Все это напоминает эпизод из артхаусного кино. Ирреальности происходящему добавляет дремлющий с открытым ртом плотный мужчина, удобно устроившийся в глубоком фиолетовом кресле за их спинами. На нем массивные очки с темными стеклами и наушники. Внезапно у спящего звонит мобильный и он, громко ругаясь, переводит телефон на беззвучный режим.

Психолог советует светловолосому офицеру написать два письма.

— Первое письмо напиши Времени. Каким ты себе его представляешь?

Блондин удивляется такому повороту, но послушно включается:

— Время? Ну ладно. Это мужчина, старый, сморщенный, седой.

— Вот, и тебе нужно с ним подружиться! А второе письмо напиши Радости. Какая она?

"Я хожу и понимаю, что здесь нет боевых действий, потому что мы там стоим. Война — это работа"

— О, она молодая, — воодушевляется офицер. — Очень молодая, 18–19–20 лет, красивая и светлая…

Военный торопится, но успевает перед уходом получить еще пару наставлений от специалиста — психолог учит его засыпать с помощью какой-то буддистской методики, концентрируясь "на каждой из своих пор кожи". Напоследок она записывает в его медицинской карточке, что симптомов депрессии не выявила, но наблюдается тревожность.

Солдаты, покидающие линию фронта, раньше или позже сталкиваются с последствиями своего пребывания в зоне боевых действий. Понимая это, в Минобороны два года назад приняли решение создавать либо отделения, либо группы психологической реабилитации при военных госпиталях. Так, штат из шести психологов появился и в Киеве. Параллельно здесь работает и клиника психиатрии.
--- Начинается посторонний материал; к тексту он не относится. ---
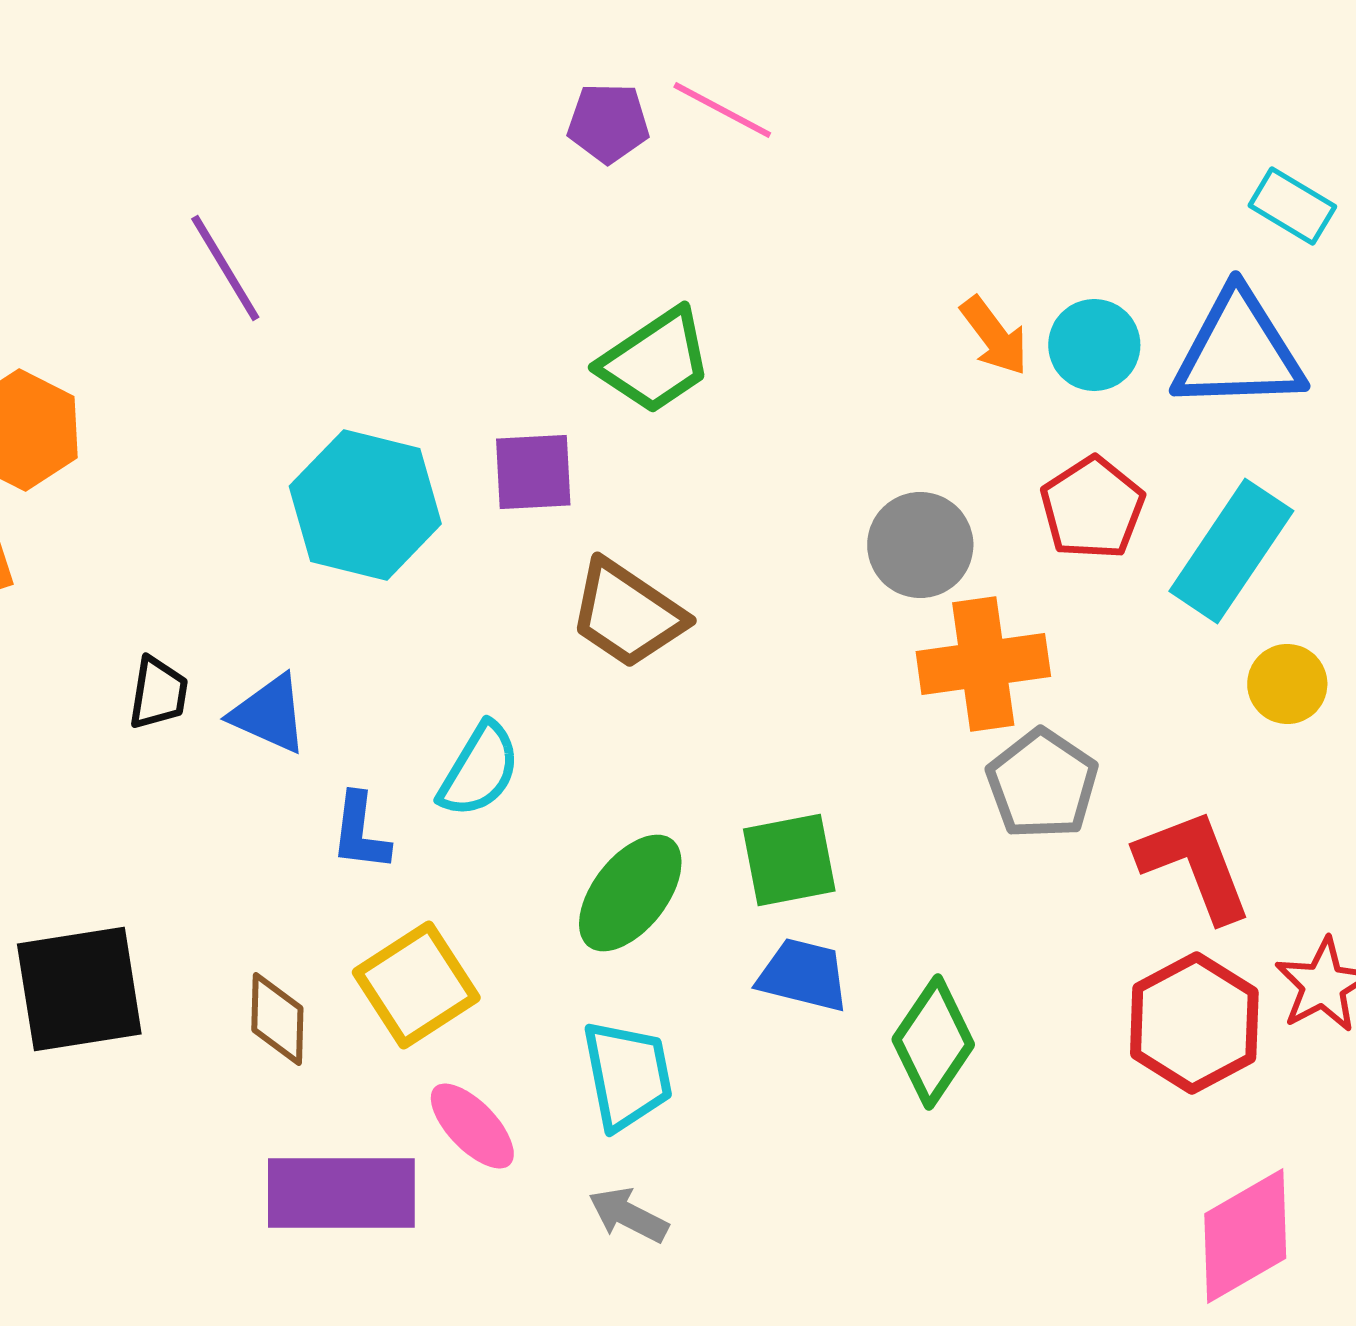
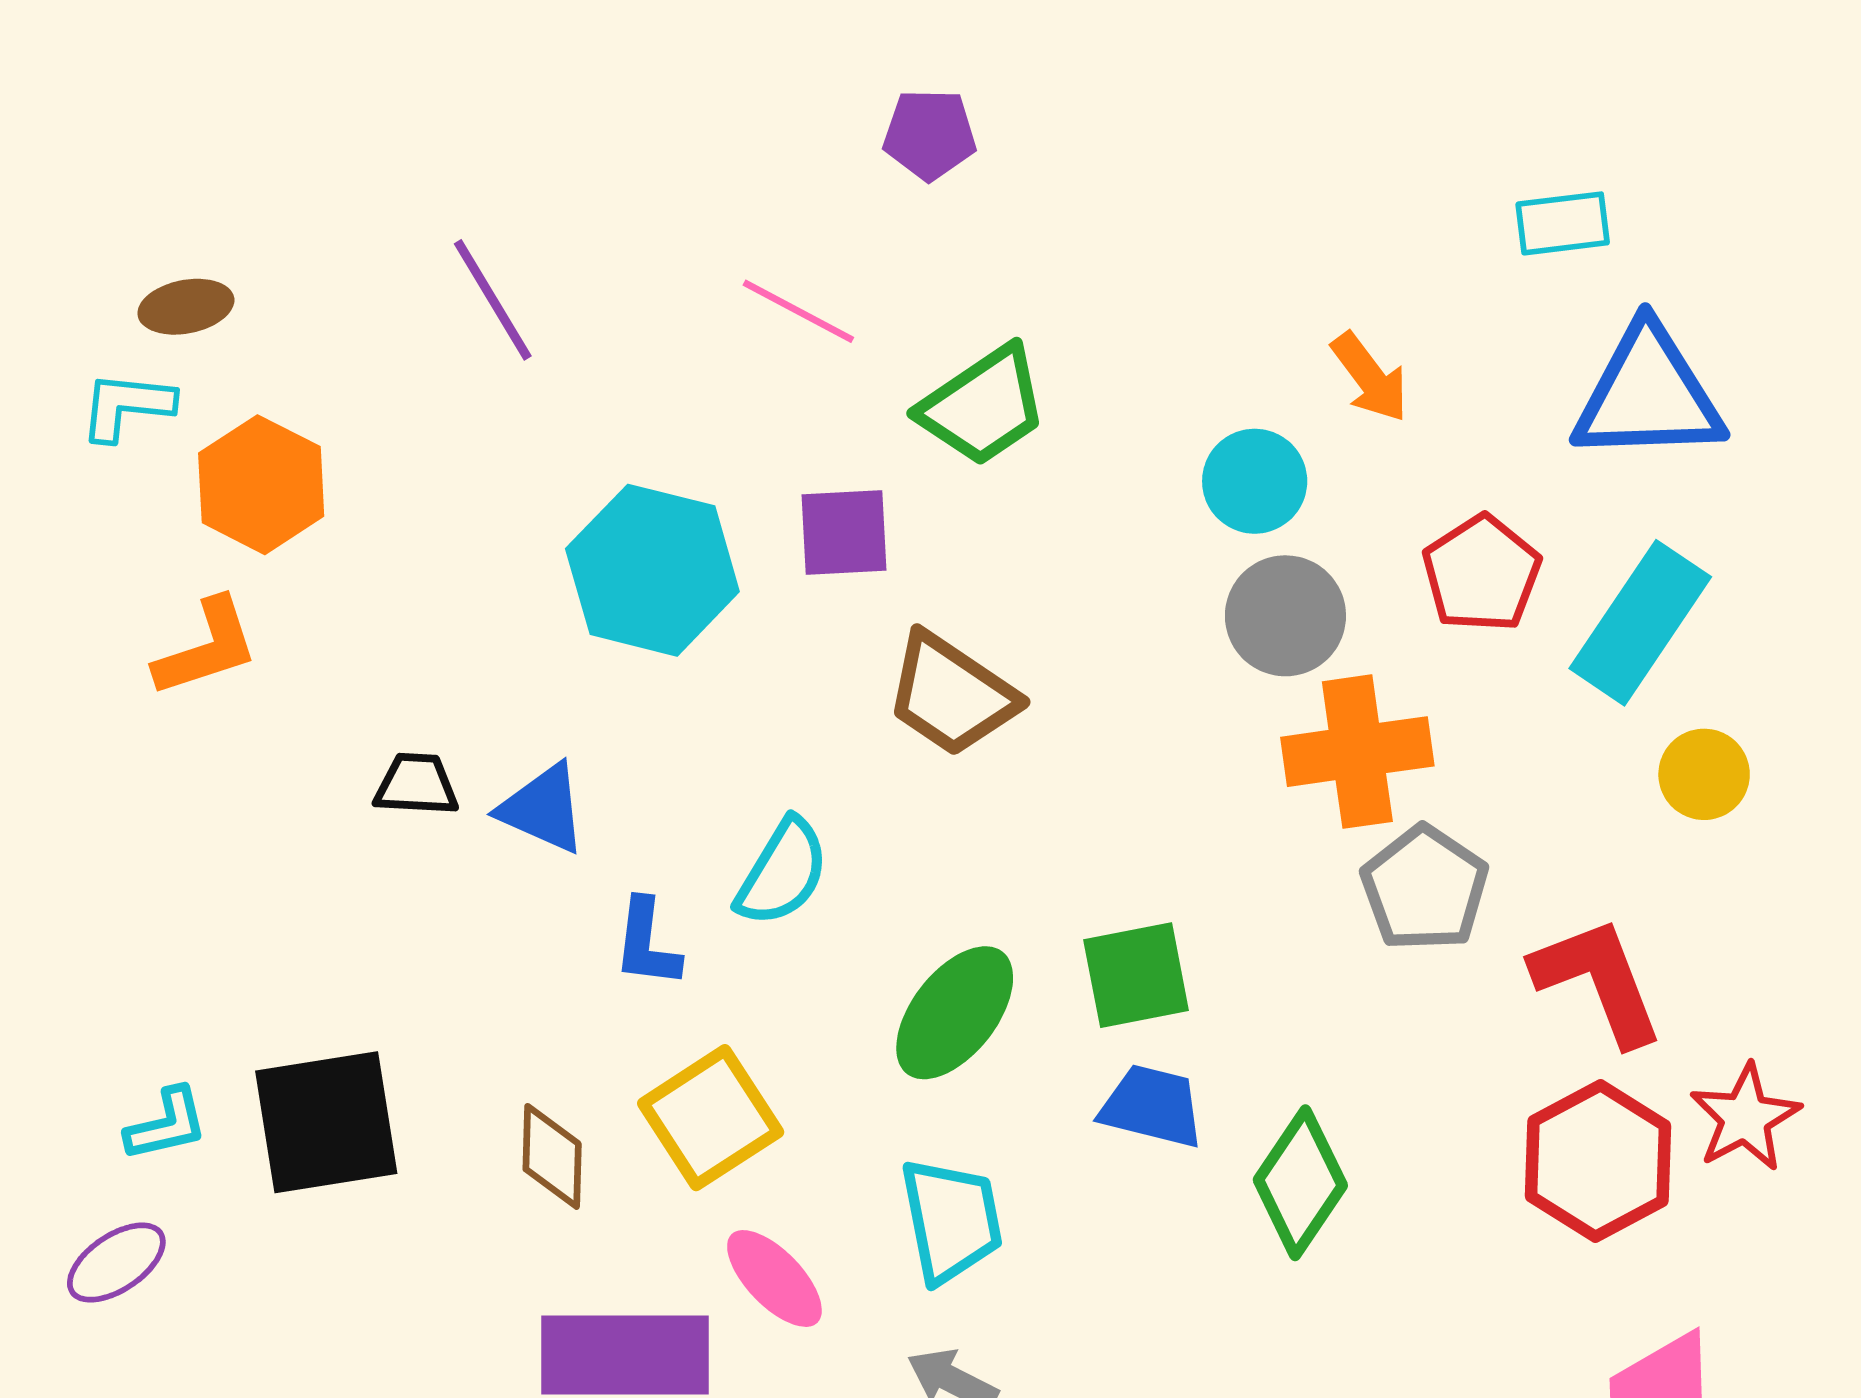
pink line: (722, 110) -> (798, 311), moved
cyan rectangle: (1292, 206) -> (1563, 223), moved, turned -38
cyan circle: (1094, 345) -> (1255, 481), moved
black trapezoid: (158, 693) -> (416, 785), turned -96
— Помню, однажды в 2014 году у нас в госпитале из 1100 стационарных коек 795 занимали военнослужащие — участники АТО, и около трех сотен из них — это были пациенты именно психиатрической клиники, — рассказывает Перов.

"Бабочка" от невроза

— Мы работаем с людьми, которые перенесли психологическую травму в результате боевого стресса, — объясняет мне начальник отделения психологической реабилитации Татьяна Таран. — Но военные должны прийти к нам добровольно. Так что наша задача — это, собственно, выработать психологический запрос, да и вообще повысить уровень психологической культуры у общества, потому что мы вынуждены работать в посттоталитарном социуме, где мужчине стыдно показаться слабым.

Периодически психолог отвлекается на сурового "Витеньку", который уже снял наушники и теперь делает серию упражнений, в том числе "бабочку": скрестив руки на груди, похлопывает себя по предплечьям.

— Представь море…

— Я уже шесть лет не был на море!

— Ну хорошо, представь рыбалку и теперь хлопай себя ладонями, — показывает она. — И вбивай, вбивай в себя хорошие мысли!

— Видите, вот участник нескольких войн, пенсионер Минобороны, наслоенные травмы, невроз, — обращается Таран уже ко мне. — А у офицера, который ушел, была травма, о которой он даже не помнил. Мы ее обнаружили только благодаря психологической диагностике. Но как думают многие бойцы — есть бокал пива, есть друзья, зачем идти к психологу? К тому же в Украине вообще раньше не было травмофокусированного направления как науки, она сложилась с нуля за последние четыре года.

К Таран приходит очередной пациент, и она выскакивает за дверь, а "Витенька" отвлекается от своих упражнений.

— Нас всех надо сбрасывать с парашютами на необитаемый остров, где нет никаких раздражающих факторов, и оставлять там, — философски улыбается он.

Но возвращается психолог, и пациент послушно продолжает равномерно дышать, стискивая в кулаки подрагивающие от нервного напряжения пальцы.